Work task.
For the material below, return exactly the lines starting at the one holding "right front paw: (342, 800)" and ending at the one holding "left back paw: (668, 817)", counting both as part of the range.
====== Dataset entries ======
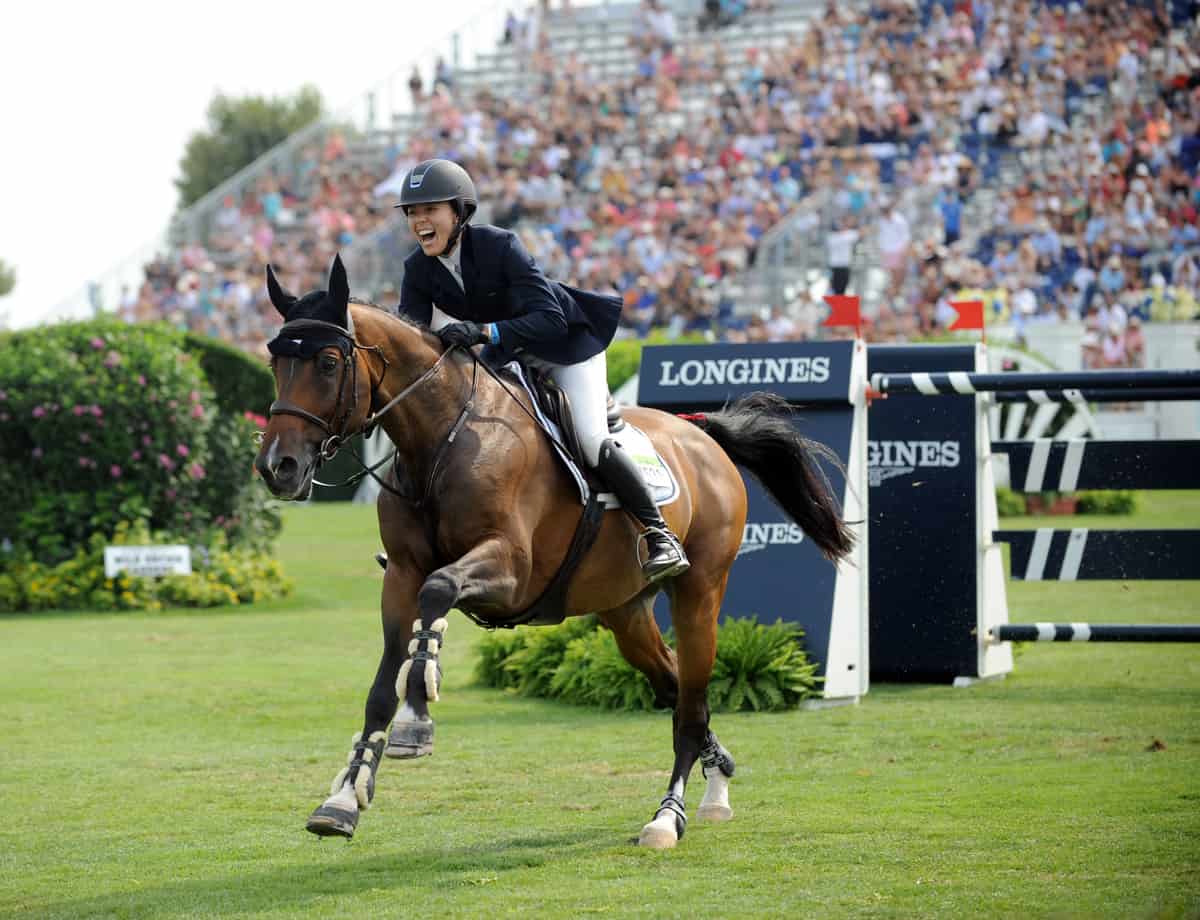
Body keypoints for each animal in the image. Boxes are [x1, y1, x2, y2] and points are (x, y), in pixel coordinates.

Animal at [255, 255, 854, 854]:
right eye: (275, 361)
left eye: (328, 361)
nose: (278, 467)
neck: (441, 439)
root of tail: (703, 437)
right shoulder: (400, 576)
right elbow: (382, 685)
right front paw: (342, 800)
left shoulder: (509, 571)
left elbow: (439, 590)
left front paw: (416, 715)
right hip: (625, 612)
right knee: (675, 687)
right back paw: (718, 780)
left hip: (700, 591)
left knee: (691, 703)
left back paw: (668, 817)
======
====== Dataset entries ======
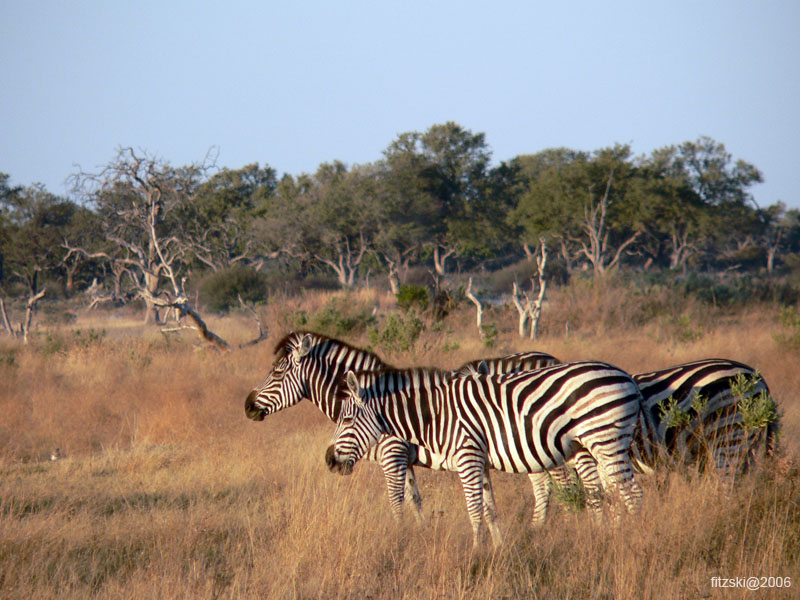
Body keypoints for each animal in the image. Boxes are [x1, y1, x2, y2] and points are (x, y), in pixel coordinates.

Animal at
======
Answer section.
right front paw: (342, 800)
left shoulder: (509, 571)
left elbow: (439, 590)
left front paw: (416, 715)
right hip: (625, 612)
right knee: (675, 687)
right back paw: (718, 780)
left hip: (700, 591)
left knee: (691, 703)
left back paw: (668, 817)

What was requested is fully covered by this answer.